Closely associated with this is the truth that the function of suffering is to refine and develop the spiritual man. It is easy to repeat the words, he was made "perfect through suffering," and he "learned obedience by the things which he suffered." It is comparatively easy to hold as a theory the proposition that character is purified and perfected by pain and sorrow. But to know this truth vitally is possible only through its actual realization in life.

Seldom does the pastor give to others so great a blessing as that which he receives from those who through suffering have won the secret of peace; unless, or until, he himself, by experience, has incorporated this truth into the very substance of his being. As the physician has his clinics in which he learns far more than he learns from books, so the pastor has his spiritual clinics in which truths, previously apprehended only as propositions, show themselves in the actual processes of the soul's life.

Thus he learns the profound meaning of the confession, "It is good for me that I have been afflicted." He cannot have a stable theodicy till this truth is clearly perceived. The mystery of life centers in the fact of pain and sorrow and multiform trial - all that varied undergoing of distressful experience which is rightly named suffering. What is the explanation of a suffering world? To make suffering an end is diabolical; to make it a means and process through which character is tempered to invincible strength and chastened to perfect grace is divine. A suffering world, then, is a world in which the divine purpose of good moves steadily toward its high end.

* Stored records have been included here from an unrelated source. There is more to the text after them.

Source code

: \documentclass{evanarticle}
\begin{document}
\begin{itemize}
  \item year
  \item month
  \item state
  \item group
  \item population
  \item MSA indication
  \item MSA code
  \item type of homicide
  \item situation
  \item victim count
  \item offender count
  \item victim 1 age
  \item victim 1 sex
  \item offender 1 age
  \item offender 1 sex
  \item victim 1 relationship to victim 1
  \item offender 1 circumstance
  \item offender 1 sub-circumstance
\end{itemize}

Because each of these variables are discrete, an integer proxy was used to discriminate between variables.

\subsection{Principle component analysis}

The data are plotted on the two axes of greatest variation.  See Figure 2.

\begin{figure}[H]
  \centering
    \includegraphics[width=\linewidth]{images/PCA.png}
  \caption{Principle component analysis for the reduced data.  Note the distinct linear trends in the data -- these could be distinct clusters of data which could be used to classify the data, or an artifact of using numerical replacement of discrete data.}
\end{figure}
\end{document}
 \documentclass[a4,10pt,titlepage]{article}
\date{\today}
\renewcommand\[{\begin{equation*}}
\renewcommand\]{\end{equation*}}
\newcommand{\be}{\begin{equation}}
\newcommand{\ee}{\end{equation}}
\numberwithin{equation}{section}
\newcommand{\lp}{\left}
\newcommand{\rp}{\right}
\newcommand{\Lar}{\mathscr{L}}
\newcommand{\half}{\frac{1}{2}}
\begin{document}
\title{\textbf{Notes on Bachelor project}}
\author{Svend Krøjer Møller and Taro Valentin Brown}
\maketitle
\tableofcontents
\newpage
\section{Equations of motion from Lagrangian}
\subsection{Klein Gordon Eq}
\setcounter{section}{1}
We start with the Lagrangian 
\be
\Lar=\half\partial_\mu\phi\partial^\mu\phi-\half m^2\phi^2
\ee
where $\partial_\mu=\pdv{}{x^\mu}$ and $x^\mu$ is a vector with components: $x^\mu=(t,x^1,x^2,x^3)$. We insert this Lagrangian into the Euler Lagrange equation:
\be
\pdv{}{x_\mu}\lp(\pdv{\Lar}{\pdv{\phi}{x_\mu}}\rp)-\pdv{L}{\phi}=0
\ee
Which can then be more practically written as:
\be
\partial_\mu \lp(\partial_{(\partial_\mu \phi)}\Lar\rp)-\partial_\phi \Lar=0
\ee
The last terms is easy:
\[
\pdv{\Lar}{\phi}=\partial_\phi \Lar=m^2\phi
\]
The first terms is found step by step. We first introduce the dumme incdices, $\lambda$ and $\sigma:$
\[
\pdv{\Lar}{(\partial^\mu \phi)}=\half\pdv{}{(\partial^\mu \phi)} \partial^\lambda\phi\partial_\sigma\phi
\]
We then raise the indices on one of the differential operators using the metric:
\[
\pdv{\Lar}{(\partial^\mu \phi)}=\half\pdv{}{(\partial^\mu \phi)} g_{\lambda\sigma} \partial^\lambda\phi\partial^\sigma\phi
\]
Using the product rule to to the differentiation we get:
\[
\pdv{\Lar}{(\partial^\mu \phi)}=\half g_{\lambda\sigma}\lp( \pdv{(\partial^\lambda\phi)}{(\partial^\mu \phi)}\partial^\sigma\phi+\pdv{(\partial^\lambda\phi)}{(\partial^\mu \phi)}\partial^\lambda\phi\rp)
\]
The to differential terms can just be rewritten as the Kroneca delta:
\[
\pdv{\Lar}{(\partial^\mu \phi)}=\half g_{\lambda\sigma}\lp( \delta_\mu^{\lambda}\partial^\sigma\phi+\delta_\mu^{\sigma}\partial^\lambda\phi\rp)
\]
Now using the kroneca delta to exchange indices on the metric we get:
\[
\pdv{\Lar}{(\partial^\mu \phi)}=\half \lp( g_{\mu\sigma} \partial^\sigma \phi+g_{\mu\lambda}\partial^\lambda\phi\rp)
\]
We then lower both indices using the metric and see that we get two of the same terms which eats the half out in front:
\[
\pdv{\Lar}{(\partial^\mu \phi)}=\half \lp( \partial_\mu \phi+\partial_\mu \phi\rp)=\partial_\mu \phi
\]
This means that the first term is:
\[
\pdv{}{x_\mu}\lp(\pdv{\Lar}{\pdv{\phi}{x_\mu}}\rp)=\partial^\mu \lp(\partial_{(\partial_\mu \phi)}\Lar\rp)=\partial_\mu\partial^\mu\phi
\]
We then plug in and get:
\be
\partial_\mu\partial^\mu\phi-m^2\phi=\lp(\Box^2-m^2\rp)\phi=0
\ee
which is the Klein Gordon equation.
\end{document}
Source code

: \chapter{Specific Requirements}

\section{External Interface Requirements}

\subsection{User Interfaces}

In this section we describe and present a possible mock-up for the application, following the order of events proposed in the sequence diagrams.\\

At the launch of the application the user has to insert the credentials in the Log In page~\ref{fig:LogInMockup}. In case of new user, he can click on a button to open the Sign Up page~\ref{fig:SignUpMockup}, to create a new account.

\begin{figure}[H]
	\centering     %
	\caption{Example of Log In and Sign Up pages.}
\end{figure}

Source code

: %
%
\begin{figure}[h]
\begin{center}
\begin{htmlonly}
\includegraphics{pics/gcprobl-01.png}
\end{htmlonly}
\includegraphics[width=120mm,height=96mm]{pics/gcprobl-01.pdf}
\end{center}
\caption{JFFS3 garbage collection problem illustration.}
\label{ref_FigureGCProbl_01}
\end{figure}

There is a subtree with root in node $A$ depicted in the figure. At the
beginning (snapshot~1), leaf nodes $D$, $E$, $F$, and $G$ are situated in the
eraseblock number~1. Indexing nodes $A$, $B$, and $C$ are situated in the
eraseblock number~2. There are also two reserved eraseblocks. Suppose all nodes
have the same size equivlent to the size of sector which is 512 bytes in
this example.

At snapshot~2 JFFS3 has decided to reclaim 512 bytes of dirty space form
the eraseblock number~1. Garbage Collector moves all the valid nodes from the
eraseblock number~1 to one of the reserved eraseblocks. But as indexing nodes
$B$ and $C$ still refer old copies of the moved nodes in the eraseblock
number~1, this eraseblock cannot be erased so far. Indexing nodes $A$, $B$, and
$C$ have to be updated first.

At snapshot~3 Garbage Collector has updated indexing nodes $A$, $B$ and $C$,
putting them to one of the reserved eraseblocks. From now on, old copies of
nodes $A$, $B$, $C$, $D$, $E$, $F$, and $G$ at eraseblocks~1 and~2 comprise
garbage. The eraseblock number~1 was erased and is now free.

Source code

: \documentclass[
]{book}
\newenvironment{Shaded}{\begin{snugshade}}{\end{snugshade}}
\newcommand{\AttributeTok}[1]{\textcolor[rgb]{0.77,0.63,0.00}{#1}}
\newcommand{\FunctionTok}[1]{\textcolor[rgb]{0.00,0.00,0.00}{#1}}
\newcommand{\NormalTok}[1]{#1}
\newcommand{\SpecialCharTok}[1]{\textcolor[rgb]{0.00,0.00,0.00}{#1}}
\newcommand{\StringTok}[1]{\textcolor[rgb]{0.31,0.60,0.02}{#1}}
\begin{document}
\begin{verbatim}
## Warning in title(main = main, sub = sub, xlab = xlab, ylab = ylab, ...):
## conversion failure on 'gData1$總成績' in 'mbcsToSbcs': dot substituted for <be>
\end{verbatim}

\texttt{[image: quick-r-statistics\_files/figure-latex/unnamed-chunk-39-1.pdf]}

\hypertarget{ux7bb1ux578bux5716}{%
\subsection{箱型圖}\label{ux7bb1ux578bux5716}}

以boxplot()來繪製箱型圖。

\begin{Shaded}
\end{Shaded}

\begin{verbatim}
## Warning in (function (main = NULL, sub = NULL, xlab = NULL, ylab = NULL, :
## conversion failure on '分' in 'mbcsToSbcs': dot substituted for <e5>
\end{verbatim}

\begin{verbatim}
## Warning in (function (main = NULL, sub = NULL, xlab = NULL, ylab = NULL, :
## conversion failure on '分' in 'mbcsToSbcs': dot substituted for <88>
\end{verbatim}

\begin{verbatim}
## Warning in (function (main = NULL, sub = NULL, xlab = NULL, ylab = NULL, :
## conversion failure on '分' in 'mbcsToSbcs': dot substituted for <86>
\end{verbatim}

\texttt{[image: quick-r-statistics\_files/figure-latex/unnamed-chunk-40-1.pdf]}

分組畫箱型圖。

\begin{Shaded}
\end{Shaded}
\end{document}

Similarly, the redemptive principle of vicariousness, the emancipating power of self-renunciation, the conquest of evil by unconquerable goodness and the renewing influence of forgiveness, through experience pass from the arid realm of abstract statements into the realm of feeling, action and character, and truths are sublimated into moods and qualities of being. God's method in human life grows real and intelligible to us only through the disclosures of life. Revelation must first be experi

mental, or it never could be historical. The study of life is the study of God's word in process both of communication and fulfilment.

It is along this line that the pastor acquires the most and the best of his knowledge of truth. He may learn much from other sources, especially from the sacred Scriptures and from the biographies of holy and wise men; but this knowledge will want somewhat of reality and force until it is validated and illustrated by experience. What we really know, me must learn at first-hand. One lives his way into spiritual truths, even more than he thinks his way into them; and he is able effectively to teach only what has become incorporate in himself. This is not so obviously nor so exactly the case of one who teaches the sciences or history. Yet even in these fields, the most efficient teacher is he who has so mastered his subject that it no longer lies in the cells of memory, but has gone into the blood and tissue of his mental organism. It is especially true of him who teaches truths which concern the life of the soul in its spiritual relations and moral activities. And it is true, not only of the pastor, but also of every one who exercises the function of teaching religion as an art and an experience. Religion may be taught in the schools by text-book and lecture, but it will be only as a science or a phase of man's development and history. To teach it in the deep and vital sense which makes it a force for the formation of character and the transfiguration of life demands far more than an informed and nimble intellect; it demands a heart enlightened and chastened by divine discipline. With this qualification the teacher, whether he be pastor or not, may draw on all the means and methods of science and history, of psychology and philosophy, to further his end. Without it he can be no more than the empty echo of truths, the meaning of which lies beyond his perception.